WORK REQUIRED:
In the code page on generating sublabels, translate the comment "Import our dictionary of labels for each patent id" into Spanish.

SOURCE PASSAGE:
----
# Generate and add sublabels 

In [None]:
from google.colab import drive
drive.mount('/content/drive')

In [None]:
import json

# Import our dictionary of labels for each patent id
with open('/content/drive/MyDrive/Masterthesis/data/dict_labels.json') as json_file:
    id_labels = json.load(json_file)

In [None]:
# Takes array of IPC / CPC labels and return all sublabels
def get_subcategories(arr):
  categories = []

  # For each label string...
  for string in arr:
      category = ""
      char = string[0]

      # Iterate over characters in label string
      for next_char in string[1:]:
        category += char

        # If we swith from number or letter...
        # ...it means we have going down the tree of sub categories
        if char.isdigit() != next_char.isdigit() and char != '/':
            categories.append(category)
        
        # keeping track of next character to see if character type will switch
        char = next_char

      # Append the whole label as well
      categories.append(string)

  # Remove duplicated and return a sorted list for readability
  return sorted(list(set(categories)))

In [None]:
get_subcategories(['Y10T74/19051'])

In [None]:
id_labels

In [None]:
# Go through labels and add sublabels
id_sublabels = {}
for id, labels in id_labels.items():
  id_sublabels[id] = get_subcategories(labels)

In [None]:
from itertools import chain

# Find uniqe labels
unique_labels = sorted(list(set(chain.from_iterable(id_sublabels.values()))))
----
DATA SECTION:
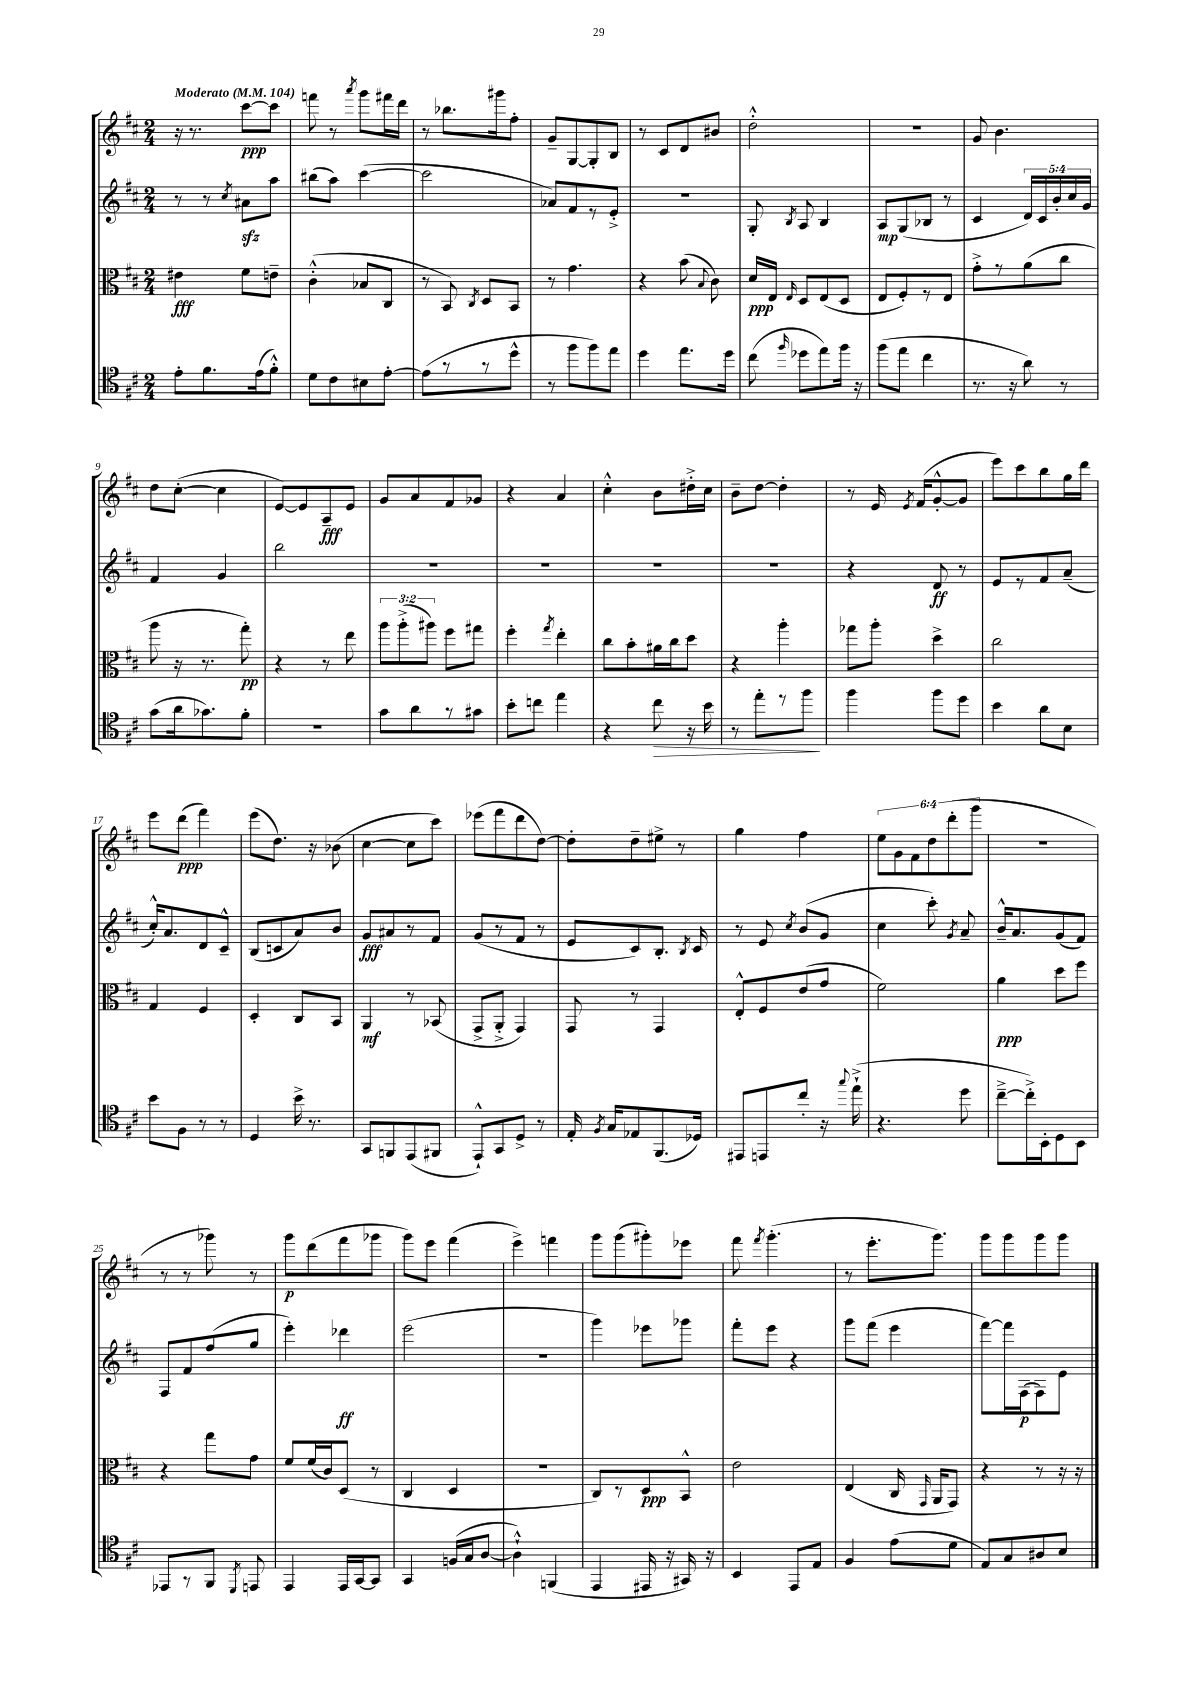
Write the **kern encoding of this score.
----
SOLUTION:
Importa nuestro diccionario de etiquetas para cada identificador de patente.